Strangelove, or How Ernst Jünger
Learned to Love Total War
THOMAS ROHKR ÄMER
In World War I, the scale and intensity of destruction gave rise to the term total war. Quantity alone did not, however, make World War I the great "seminal catastrophe" of the twentieth century; this great conflict also frustrated intentions, defied attempts to control it, and turned every participant into its sorcerer's apprentice. Individual heroism could not contend with the machine-gun. Military ingenuity could find no productive alternative to the resource-draining stalemate on the western front; and proud idealism counted less in the war's outcome than did technology and production levels.

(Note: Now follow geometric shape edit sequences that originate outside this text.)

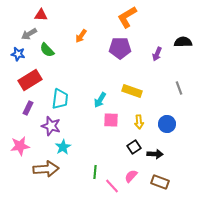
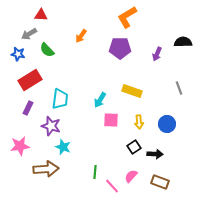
cyan star: rotated 21 degrees counterclockwise
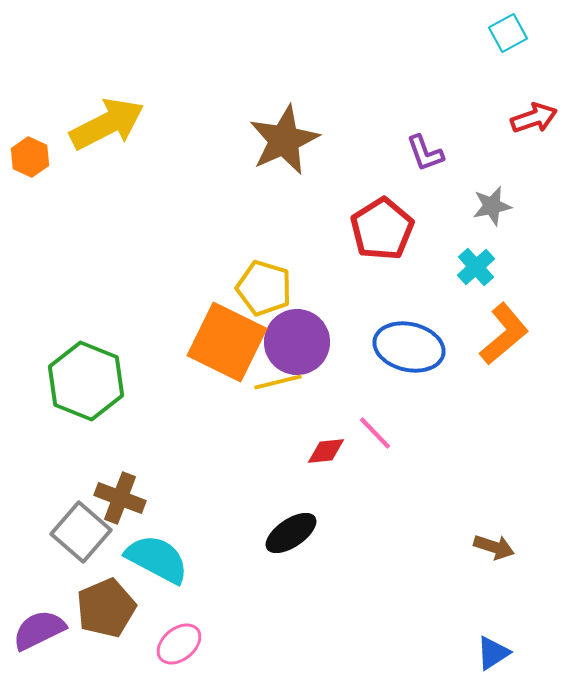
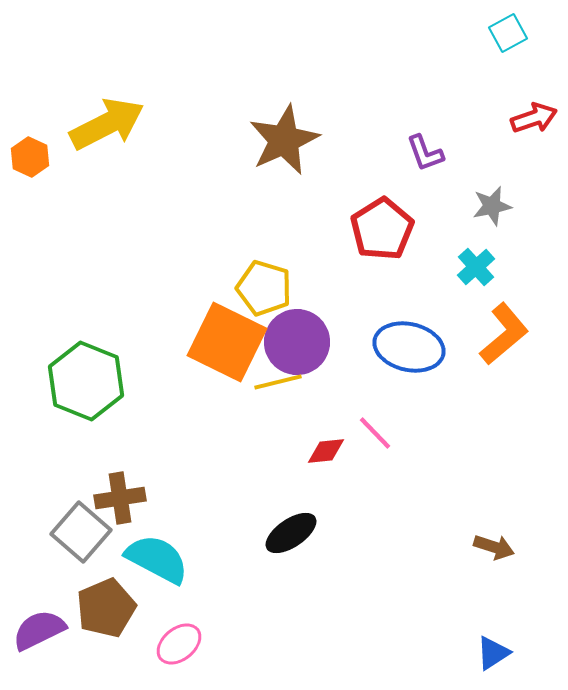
brown cross: rotated 30 degrees counterclockwise
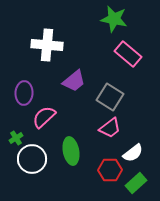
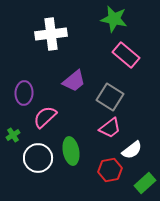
white cross: moved 4 px right, 11 px up; rotated 12 degrees counterclockwise
pink rectangle: moved 2 px left, 1 px down
pink semicircle: moved 1 px right
green cross: moved 3 px left, 3 px up
white semicircle: moved 1 px left, 3 px up
white circle: moved 6 px right, 1 px up
red hexagon: rotated 10 degrees counterclockwise
green rectangle: moved 9 px right
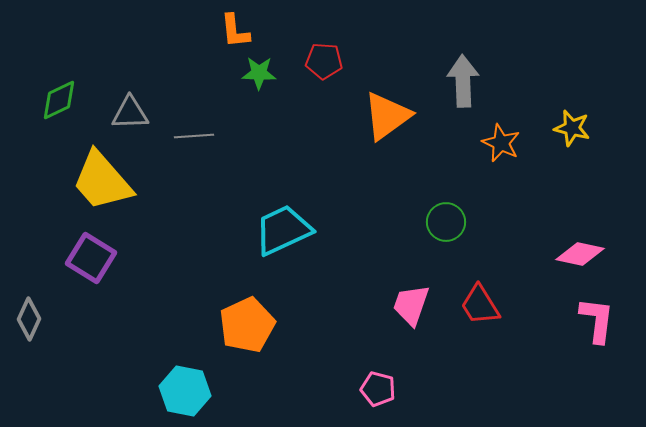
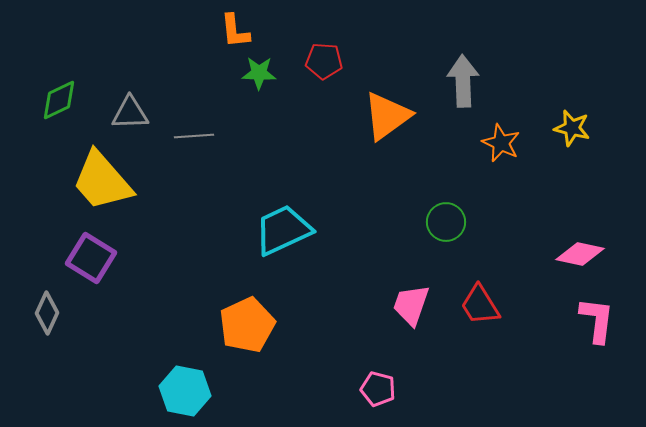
gray diamond: moved 18 px right, 6 px up
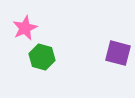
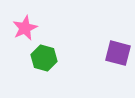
green hexagon: moved 2 px right, 1 px down
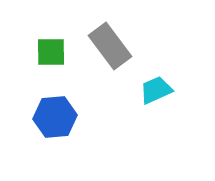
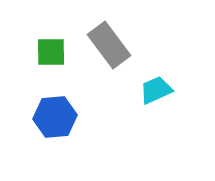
gray rectangle: moved 1 px left, 1 px up
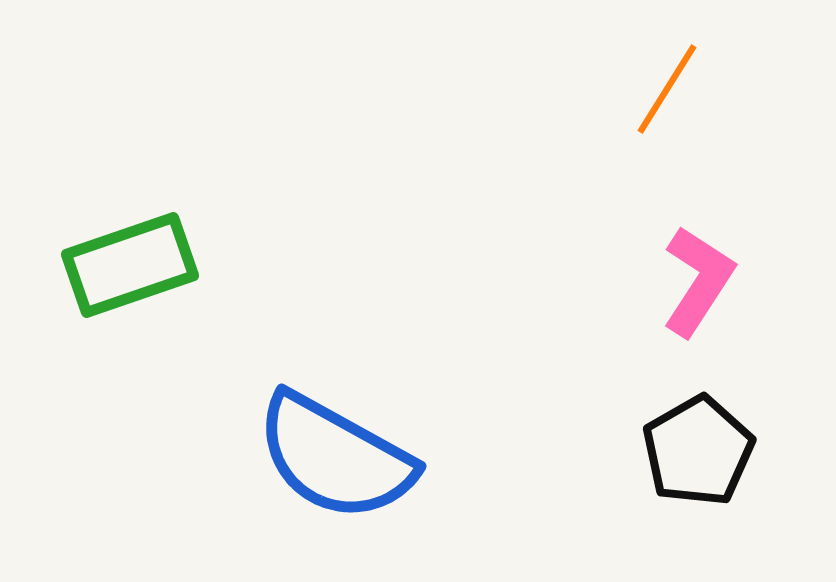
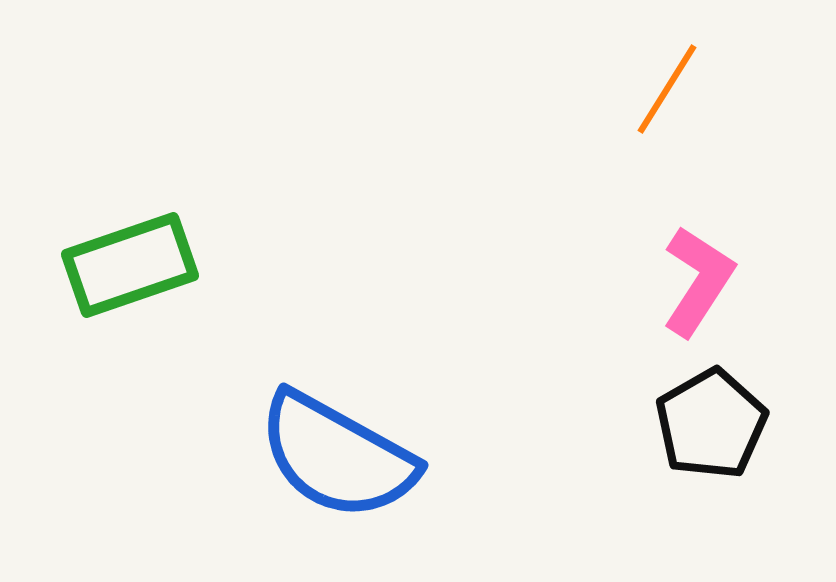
black pentagon: moved 13 px right, 27 px up
blue semicircle: moved 2 px right, 1 px up
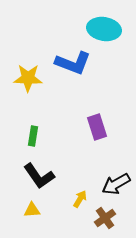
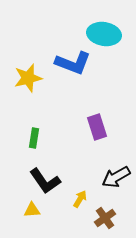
cyan ellipse: moved 5 px down
yellow star: rotated 16 degrees counterclockwise
green rectangle: moved 1 px right, 2 px down
black L-shape: moved 6 px right, 5 px down
black arrow: moved 7 px up
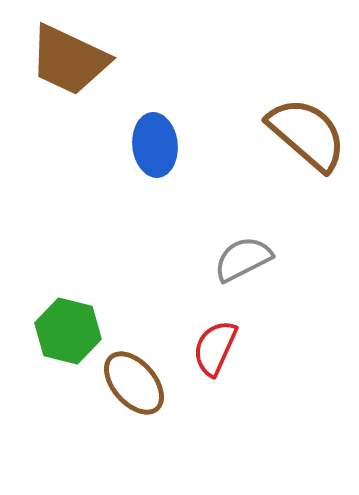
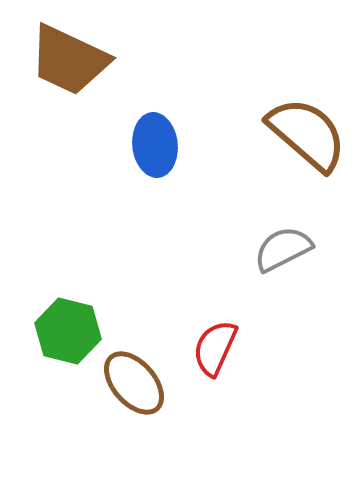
gray semicircle: moved 40 px right, 10 px up
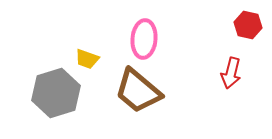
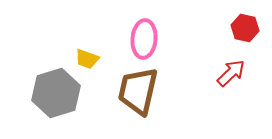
red hexagon: moved 3 px left, 3 px down
red arrow: rotated 148 degrees counterclockwise
brown trapezoid: rotated 63 degrees clockwise
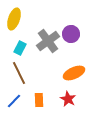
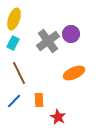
cyan rectangle: moved 7 px left, 5 px up
red star: moved 10 px left, 18 px down
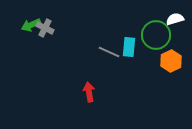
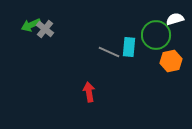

Under these circumstances the enthusiasm of August 1914 quickly evaporated. The German volunteers of August 1914 experienced a shock. These largely middle-class men had believed that the war would stimulate idealism and unity; instead, they soon experienced unjust treatment from their officers, tensions with soldiers of humbler social backgrounds, war-profiteers, and loud-mouthed beer-hall patriots with simplistic slogans. They searched for adventure and heroism, but instead they found that modern warfare demanded endurance, discipline, and the precise execution of limited tasks within a huge machinery of destruction. Their contacts with home soon taught them that their sacrifice could not protect their loved ones from hardship. Thus for many soldiers, the "ideas of 1914" soon rang false; and defeat after four years of propaganda made it even more difficult for them to find meaning in the slaughter.
World War I undermined old convictions and brought about a fundamental cultural reorientation. Formerly confined to a small intellectual avantgarde, doubts about progress, moral convictions, the benevolence of human nature, and the integrity of public officials gained broad popular currency. The scale of destruction and the experience of slaughter out of human control raised profound questions about modernity, or at least about what had gone wrong.